I think it's human nature to resist things that are new - especially if you've built your career around a traditional methodology. That being said, you either keep up with progress or fade away into obscurity. Cooking "traditionally" for lack of a better term will always be my go-to way of cooking because frankly, it just has more soul - but I'm too curious of a person, too keenly aware of the benefits of some aspects of modernist cuisine to not incorporate it into my world. People will begin to see that traditional cooking has always been a manipulation of chemicals, albeit with less awareness, and modernist cuisine just turns a laser-eyed focus on that manipulation.


4) Are there any sous vide dishes you've had that have surprised you by how good they were? Are there any dishes that in your mind just shouldn't be done sous vide?

I've been most impressed with foods like chicken which tend to get overcooked and lose a lot of moisture when frying. A fried chicken first cooked sous vide is pretty awesome. As I found in my steak tests, a tenderloin done sous vide is pretty darn perfect. I'm still not 100% convinced about fish - so far in my experiments the texture is just a bit too compressed for my tastes - perhaps I'm not doing it correctly or need different equipment. I often see "compressed" fruit on restaurant menus and frankly, I've yet to see the benefit to this - the food tastes the same as fruit cooked more traditionally. But, hey - I'm embracing this thing people called being "open-minded" so all these opinions can easily change as I learn more about the techniques.

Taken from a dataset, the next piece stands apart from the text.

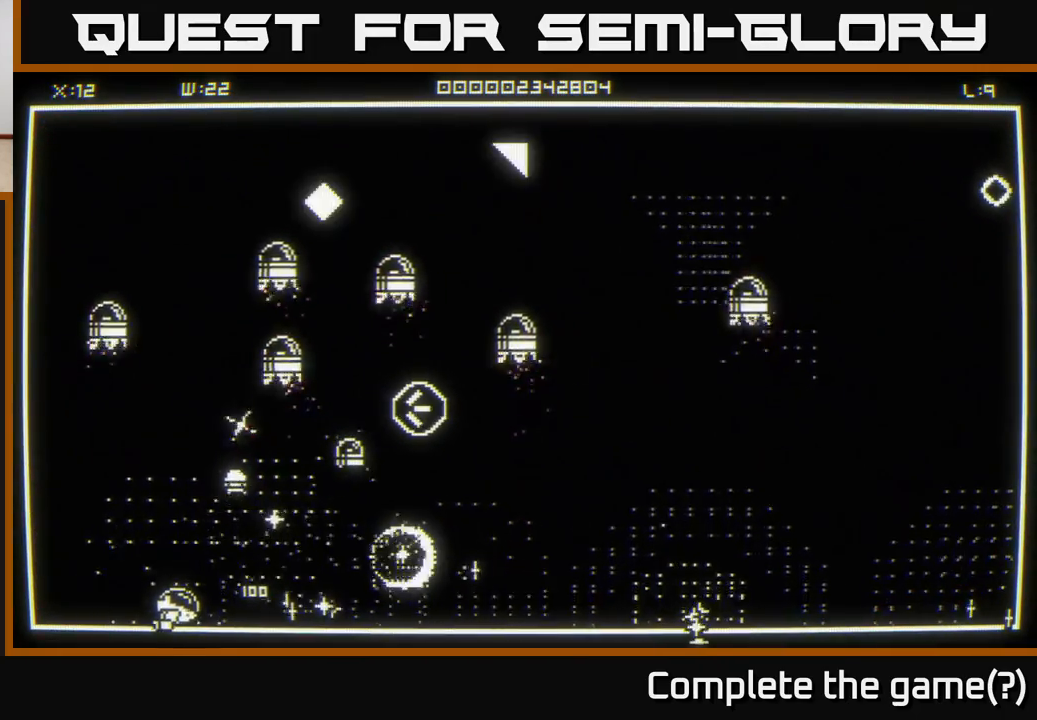
{"buttons": [], "left_stick": "up-right", "right_stick": "up-right", "events": [[233, "right_stick", "up-right"], [400, "left_stick", "up-right"]]}
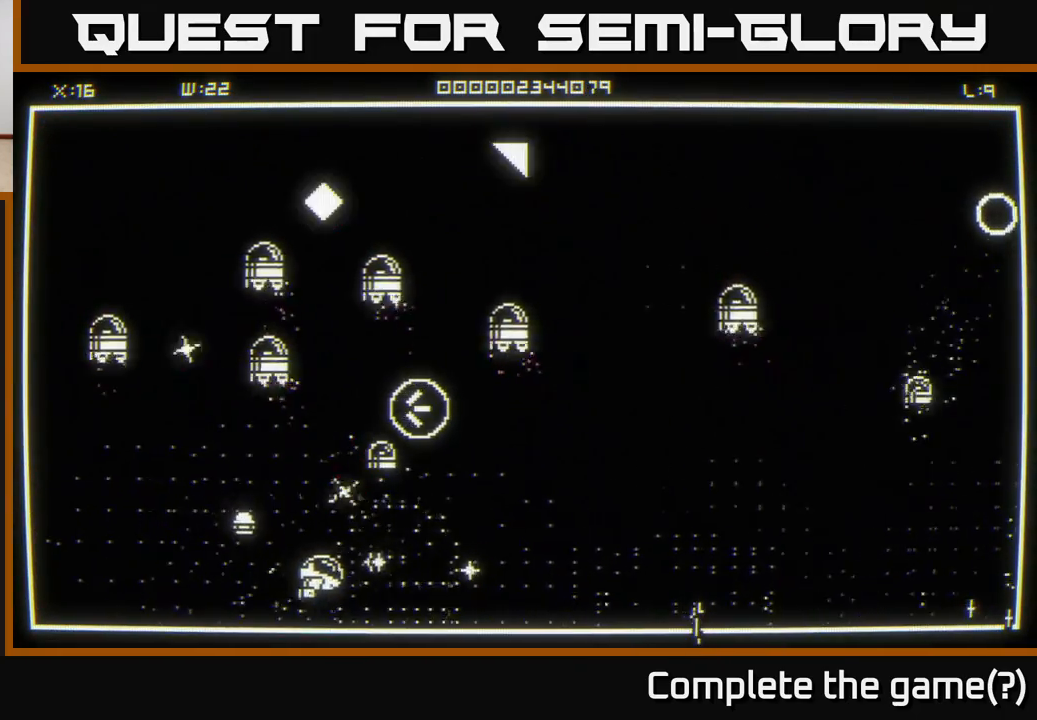
{"buttons": [], "left_stick": "up-right", "right_stick": "up", "events": [[33, "left_stick", "right"], [183, "right_stick", "up"], [367, "left_stick", "up-right"]]}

5) You have a new book coming out called "Good Fish", which focuses on buying and cooking sustainable fish. Since a lot of fish can be cooked sous vide, do you have any tips for our readers to hold them over until they can go out and buy your book?

The thing I most like about sous vide is its ability to get people to nail a perfect doneness. Cooking fish perfectly is a challenge for most people - sous vide will open the beauty of well cooked fish up to those fortunate enough to have access to the technology. Furthermore, what you place in the bag with the fish has no chance to be diluted and with a vacuum seal really becomes one with the fish. One sprig of thyme tasted like 20 sprigs of thyme. One bay leaf was like 5. Think carefully about your flavors and maximize the benefit of including them in the bag.

One last thing.... I would be remiss, at this point, not to point out my biggest hesitation with sous vide and since we're talking about my sustainable seafood book, it's probably obvious that I don't feel good about all the plastic involved with sous vide cooking. I'm tired of seeing plastic bags swirling in the ocean and am hesitant to add more to the pile. I challenge all the smarty pants out there - the ones really embracing modernist cooking - to come up with a more sustainable medium in which to cook food under pressure. Go forth! Invent! and have fun cooking.